The #HOPE4LIVER Single-Arm Pivotal Trial for Histotripsy of Primary and Metastatic Liver Tumors

Abstract

Background Histotripsy is a nonthermal, nonionizing, noninvasive, focused US technique that relies on cavitation for mechanical tissue breakdown at the focal point. Preclinical data have shown its safety and technical success in the ablation of liver tumors. Purpose To evaluate the safety and technical success of histotripsy in destroying primary or metastatic liver tumors. Materials and Methods The parallel United States and European Union and England #HOPE4LIVER trials were prospective, multicenter, single-arm studies. Eligible patients were recruited at 14 sites in Europe and the United States from January 2021 to July 2022. Up to three tumors smaller than 3 cm in size could be treated. CT or MRI and clinic visits were performed at 1 week or less preprocedure, at index-procedure, 36 hours or less postprocedure, and 30 days postprocedure.
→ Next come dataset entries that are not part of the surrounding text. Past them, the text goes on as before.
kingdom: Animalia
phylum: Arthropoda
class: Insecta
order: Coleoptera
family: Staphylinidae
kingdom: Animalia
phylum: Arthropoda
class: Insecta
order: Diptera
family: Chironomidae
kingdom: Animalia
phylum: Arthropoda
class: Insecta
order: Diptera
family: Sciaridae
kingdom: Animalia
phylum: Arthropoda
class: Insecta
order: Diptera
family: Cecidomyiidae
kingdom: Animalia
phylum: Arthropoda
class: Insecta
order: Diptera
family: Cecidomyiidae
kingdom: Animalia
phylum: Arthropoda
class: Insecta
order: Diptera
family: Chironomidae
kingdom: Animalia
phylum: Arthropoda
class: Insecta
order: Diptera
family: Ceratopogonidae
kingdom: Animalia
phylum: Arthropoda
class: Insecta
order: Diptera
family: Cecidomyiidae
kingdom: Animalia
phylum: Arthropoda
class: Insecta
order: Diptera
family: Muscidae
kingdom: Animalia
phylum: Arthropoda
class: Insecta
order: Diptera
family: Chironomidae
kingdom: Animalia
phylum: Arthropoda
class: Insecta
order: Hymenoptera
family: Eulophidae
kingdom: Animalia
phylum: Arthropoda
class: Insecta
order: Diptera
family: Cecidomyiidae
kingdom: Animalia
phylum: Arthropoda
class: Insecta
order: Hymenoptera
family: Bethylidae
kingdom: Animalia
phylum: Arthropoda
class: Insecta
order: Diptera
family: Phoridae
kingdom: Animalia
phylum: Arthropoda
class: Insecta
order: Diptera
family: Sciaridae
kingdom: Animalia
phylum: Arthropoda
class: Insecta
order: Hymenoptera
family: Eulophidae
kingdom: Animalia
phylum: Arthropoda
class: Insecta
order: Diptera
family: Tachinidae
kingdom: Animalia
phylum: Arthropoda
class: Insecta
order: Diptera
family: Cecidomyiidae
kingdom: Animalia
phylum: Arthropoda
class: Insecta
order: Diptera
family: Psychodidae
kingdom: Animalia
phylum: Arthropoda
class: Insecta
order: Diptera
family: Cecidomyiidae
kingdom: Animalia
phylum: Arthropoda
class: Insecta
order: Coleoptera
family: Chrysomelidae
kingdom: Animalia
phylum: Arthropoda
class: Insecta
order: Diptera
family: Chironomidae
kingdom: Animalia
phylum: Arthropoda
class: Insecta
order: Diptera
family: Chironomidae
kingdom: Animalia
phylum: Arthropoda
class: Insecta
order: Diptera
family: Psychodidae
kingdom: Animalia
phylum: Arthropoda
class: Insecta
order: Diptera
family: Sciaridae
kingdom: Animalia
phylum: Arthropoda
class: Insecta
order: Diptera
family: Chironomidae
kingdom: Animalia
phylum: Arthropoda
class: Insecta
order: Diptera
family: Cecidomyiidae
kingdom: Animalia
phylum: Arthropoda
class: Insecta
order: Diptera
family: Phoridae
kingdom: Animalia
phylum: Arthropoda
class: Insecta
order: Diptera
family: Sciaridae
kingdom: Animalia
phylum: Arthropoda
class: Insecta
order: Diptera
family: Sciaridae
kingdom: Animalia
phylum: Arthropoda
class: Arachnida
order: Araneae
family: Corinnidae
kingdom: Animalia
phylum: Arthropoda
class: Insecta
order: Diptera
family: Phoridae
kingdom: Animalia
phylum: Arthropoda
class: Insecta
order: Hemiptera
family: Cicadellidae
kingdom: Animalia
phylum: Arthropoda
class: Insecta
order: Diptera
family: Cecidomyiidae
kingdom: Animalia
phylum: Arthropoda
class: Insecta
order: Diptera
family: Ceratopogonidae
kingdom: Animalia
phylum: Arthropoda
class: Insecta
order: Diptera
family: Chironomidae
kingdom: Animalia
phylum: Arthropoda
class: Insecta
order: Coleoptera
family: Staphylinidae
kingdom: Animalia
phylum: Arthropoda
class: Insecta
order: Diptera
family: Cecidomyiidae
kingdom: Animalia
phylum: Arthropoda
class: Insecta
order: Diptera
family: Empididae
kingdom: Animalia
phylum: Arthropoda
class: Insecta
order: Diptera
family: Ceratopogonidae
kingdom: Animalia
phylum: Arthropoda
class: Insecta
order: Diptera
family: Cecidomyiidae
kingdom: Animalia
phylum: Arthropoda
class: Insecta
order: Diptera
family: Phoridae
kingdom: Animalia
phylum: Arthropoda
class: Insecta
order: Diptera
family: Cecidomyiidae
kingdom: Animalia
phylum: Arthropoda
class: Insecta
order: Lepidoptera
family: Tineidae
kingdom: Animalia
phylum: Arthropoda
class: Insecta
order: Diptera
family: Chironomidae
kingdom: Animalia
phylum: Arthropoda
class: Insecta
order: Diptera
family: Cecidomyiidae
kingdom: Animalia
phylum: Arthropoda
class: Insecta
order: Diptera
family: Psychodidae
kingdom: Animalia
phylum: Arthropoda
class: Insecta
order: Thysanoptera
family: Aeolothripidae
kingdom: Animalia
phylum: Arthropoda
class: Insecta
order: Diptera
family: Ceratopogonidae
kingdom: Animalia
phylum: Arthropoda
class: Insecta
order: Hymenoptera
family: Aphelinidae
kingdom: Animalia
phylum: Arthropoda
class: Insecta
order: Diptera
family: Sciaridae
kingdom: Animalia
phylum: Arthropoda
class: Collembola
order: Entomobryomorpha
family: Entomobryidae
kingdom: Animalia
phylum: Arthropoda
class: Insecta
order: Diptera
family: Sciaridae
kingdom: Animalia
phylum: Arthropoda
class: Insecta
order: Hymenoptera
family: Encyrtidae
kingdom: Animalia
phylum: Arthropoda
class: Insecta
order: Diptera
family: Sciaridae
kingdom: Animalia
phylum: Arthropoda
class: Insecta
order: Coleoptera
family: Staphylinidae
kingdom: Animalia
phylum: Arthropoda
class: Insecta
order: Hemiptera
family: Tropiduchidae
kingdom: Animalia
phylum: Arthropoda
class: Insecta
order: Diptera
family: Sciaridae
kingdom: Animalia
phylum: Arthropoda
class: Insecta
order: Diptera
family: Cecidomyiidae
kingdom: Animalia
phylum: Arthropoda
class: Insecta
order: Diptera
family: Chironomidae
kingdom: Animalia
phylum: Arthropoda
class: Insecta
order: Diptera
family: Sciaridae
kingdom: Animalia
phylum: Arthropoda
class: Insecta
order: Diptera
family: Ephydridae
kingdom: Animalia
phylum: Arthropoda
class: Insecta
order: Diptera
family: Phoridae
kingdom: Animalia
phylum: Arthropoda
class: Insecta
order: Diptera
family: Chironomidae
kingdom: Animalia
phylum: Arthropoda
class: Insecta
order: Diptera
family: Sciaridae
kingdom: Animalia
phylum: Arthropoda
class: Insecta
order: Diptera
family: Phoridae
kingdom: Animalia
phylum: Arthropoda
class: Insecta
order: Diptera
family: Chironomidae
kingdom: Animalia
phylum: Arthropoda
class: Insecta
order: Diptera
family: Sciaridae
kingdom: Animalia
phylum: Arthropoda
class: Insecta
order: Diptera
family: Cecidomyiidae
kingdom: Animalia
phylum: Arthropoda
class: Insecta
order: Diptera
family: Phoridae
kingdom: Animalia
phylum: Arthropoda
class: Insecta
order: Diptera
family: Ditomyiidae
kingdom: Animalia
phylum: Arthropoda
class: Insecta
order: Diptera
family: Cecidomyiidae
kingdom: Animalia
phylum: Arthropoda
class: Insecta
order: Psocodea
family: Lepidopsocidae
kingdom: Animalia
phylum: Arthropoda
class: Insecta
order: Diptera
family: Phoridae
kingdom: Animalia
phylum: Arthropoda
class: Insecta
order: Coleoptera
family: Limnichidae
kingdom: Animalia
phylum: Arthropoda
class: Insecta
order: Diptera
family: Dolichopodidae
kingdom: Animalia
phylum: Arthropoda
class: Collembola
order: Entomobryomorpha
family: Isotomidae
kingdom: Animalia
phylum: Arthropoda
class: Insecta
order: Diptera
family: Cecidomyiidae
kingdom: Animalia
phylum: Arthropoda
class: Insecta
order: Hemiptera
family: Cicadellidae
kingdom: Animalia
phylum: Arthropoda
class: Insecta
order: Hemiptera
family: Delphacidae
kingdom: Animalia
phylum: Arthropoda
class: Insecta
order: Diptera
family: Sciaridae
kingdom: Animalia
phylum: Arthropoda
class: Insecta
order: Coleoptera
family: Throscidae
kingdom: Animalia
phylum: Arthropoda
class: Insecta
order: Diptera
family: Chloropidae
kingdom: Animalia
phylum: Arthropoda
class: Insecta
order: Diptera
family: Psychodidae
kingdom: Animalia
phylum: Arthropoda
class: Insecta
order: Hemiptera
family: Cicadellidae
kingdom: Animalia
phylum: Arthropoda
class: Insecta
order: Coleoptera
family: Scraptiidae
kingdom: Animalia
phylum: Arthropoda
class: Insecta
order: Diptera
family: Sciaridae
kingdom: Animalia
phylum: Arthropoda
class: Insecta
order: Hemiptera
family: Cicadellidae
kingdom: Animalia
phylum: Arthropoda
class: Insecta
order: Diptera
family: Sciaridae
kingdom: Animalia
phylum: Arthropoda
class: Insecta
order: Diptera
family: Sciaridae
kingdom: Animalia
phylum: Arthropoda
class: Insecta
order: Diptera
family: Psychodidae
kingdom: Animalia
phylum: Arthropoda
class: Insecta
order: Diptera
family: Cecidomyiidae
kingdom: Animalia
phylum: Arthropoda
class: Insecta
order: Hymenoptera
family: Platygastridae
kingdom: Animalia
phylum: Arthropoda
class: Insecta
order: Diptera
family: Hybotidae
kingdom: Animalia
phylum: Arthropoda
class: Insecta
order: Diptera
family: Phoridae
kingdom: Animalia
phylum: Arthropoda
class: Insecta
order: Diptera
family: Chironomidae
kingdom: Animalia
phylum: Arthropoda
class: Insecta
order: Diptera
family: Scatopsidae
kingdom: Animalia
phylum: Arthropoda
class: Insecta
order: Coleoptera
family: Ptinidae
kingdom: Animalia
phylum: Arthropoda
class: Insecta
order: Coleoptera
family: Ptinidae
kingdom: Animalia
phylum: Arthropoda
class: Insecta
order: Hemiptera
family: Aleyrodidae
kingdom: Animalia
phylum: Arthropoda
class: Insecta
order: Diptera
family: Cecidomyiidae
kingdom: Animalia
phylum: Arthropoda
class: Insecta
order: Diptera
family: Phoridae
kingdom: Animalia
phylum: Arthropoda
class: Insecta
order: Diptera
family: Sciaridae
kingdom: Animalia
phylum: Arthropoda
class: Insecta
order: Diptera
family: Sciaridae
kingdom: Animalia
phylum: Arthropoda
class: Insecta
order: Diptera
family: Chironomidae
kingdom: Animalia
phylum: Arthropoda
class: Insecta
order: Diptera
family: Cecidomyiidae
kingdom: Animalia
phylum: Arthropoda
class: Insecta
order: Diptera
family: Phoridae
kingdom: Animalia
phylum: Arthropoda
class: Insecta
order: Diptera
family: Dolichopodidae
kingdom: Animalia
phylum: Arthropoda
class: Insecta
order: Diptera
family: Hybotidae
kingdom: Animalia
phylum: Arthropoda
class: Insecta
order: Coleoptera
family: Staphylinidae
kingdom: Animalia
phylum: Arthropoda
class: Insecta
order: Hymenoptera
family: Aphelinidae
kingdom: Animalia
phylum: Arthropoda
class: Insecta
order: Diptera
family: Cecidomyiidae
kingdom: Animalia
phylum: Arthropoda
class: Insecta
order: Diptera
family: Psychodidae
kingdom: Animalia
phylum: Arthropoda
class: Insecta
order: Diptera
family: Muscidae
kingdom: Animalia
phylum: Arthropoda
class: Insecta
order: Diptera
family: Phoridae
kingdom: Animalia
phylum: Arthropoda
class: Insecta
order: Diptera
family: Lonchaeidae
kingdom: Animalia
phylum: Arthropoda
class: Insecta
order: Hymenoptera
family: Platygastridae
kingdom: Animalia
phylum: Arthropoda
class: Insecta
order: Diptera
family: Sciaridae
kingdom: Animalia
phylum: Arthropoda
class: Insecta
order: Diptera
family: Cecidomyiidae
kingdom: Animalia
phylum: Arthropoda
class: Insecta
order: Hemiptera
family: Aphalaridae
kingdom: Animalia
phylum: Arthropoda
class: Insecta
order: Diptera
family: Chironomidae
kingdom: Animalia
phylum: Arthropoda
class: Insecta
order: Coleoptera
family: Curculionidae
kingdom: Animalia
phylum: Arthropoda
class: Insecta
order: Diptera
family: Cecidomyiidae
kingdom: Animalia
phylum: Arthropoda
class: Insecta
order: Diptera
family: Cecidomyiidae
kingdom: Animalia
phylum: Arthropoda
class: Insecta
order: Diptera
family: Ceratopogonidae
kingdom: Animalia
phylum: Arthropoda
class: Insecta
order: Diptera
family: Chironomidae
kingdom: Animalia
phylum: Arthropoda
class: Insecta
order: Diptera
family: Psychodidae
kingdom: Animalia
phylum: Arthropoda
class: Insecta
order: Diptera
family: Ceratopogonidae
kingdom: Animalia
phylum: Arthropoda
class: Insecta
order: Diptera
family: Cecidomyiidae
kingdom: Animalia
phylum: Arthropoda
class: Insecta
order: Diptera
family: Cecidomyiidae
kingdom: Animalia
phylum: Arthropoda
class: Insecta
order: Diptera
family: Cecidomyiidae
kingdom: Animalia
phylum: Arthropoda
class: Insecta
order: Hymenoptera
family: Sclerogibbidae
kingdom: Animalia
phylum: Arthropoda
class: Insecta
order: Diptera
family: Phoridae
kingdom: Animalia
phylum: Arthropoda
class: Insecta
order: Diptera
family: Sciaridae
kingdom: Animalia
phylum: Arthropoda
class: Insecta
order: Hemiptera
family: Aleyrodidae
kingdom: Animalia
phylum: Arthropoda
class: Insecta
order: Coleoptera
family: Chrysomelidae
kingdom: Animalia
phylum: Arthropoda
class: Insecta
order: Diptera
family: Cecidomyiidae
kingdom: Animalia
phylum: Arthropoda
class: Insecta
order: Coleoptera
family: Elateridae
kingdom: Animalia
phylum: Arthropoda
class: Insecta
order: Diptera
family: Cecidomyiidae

There were co-primary end points of technical success of tumor treatment and absence of procedure-related major complications within 30 days, with performance goals of greater than 70% and less than 25%, respectively. A two-sided 95% Wilson score CI was derived for each end point. Results Forty-four participants (21 from the United States, 23 from the European Union or England; 22 female participants, 22 male participants; mean age, 64 years ± 12 [SD]) with 49 tumors were enrolled and treated. Eighteen participants (41%) had hepatocellular carcinoma and 26 (59%) had non–hepatocellular carcinoma liver metastases. The maximum pretreatment tumor diameter was 1.5 cm ± 0.6 and the maximum post-histotripsy treatment zone diameter was 3.6 cm ± 1.4. Technical success was observed in 42 of 44 treated tumors (95%; 95% CI: 84, 100) and procedure-related major complications were reported in three of 44 participants (7%; 95% CI: 2, 18), both meeting the performance goal. Conclusion The #HOPE4LIVER trials met the co-primary end-point performance goals for technical success and the absence of procedure-related major complications, supporting early clinical adoption.